В какой-то момент ему пришло в голову, что мог бы так держать её вечно: не как женщину или авторитет, а как сложную задачу, решать которую – и есть смысл его жизни. Он проецировал на неё всё, что читал о депрессии, о неудачных браках, о людях, которые с раннего возраста учатся быть «чужими» даже в собственной семье. Потом вспоминал мельчайшие детали – как она вытирала очки уголком платка, как поправляла волосы, как никогда не допивала чай до конца, – и эти ритуалы превращались для него в новую религию. В этот раз она не отпихивала его руку, не строила между ними ограждений, и это было страшнее любого крика.

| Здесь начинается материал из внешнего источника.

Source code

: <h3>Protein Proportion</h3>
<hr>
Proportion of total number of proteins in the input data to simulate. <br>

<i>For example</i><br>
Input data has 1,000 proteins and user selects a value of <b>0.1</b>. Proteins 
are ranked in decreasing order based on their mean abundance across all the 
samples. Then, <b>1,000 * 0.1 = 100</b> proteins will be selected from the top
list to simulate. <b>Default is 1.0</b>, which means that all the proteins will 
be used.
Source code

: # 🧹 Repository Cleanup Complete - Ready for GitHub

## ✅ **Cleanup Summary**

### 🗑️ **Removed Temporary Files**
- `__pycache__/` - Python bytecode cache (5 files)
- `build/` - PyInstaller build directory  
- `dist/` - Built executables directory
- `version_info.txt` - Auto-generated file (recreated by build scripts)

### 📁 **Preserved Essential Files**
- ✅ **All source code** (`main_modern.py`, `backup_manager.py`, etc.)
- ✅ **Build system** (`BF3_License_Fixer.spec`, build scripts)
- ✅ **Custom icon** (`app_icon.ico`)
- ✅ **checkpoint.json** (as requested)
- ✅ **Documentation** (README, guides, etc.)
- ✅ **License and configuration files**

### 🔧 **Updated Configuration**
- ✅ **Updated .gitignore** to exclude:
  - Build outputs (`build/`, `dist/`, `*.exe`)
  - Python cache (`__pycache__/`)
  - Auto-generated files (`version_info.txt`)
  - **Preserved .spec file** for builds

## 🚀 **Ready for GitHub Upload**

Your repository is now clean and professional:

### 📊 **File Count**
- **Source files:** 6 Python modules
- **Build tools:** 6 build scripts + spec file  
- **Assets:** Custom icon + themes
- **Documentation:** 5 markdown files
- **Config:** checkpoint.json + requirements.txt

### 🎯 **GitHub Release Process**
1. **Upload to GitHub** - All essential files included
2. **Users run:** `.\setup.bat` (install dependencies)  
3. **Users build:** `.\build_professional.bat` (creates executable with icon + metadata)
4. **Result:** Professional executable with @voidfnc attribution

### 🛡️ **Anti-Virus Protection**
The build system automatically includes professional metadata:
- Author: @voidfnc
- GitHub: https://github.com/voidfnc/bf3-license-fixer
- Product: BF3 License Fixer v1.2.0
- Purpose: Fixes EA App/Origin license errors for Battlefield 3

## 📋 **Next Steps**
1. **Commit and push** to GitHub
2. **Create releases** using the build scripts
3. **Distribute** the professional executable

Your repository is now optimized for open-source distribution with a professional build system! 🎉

– Просто дышите, – неуверенно сказал Кирилл, не зная, слышит ли она его вообще.
Ильда шевельнулась слабо, едва заметно, но этого оказалось достаточно, чтобы он заметил: на губах проступила кровь. Она мгновение смотрела на него мутными, но трезвыми глазами, и Кирилл впервые за всё время увидел женщину не «над», не «вне», а равную себе, существующую здесь и сейчас, в одной с ним точке пространства и времени. Он хотел вытереть кровь, но не решился – знал, что это было бы актом вторжения, сродни профанации.
– Вы меня слышите? – тихо спросил он.
– Слышу, – выдохнула она, и в этом согласии сквозило нечто глубоко анатомическое, словно орган, замерший в паузе, внезапно ожил. В этот миг Ильда казалась потерянной, но не сломленной; она словно обрела в поражении свободу сбросить бесполезные иллюзии, оставить за порогом всё, что возводила вокруг себя годами.
Кирилл вдруг вспомнил едва заметную татуировку на её руке – тонкую линию с цифрами, перекрытую шрамом или ожогом. Тогда он гадал: след ли это подростковой бравады или напоминание о событии, которое всё ещё держало? Теперь, глядя на её лицо с капелькой крови на губе, Кирилл остро осознал: все эти истории – не о героизме и не о боли, а о способности не раствориться в полном одиночестве, если грянет настоящее несчастье.
Он был готов на всё, чтобы это одиночество не застигло её врасплох. Даже если придётся навсегда остаться в этой машине, в этом чёрном мешке времени, где их никто не отыщет и не осудит.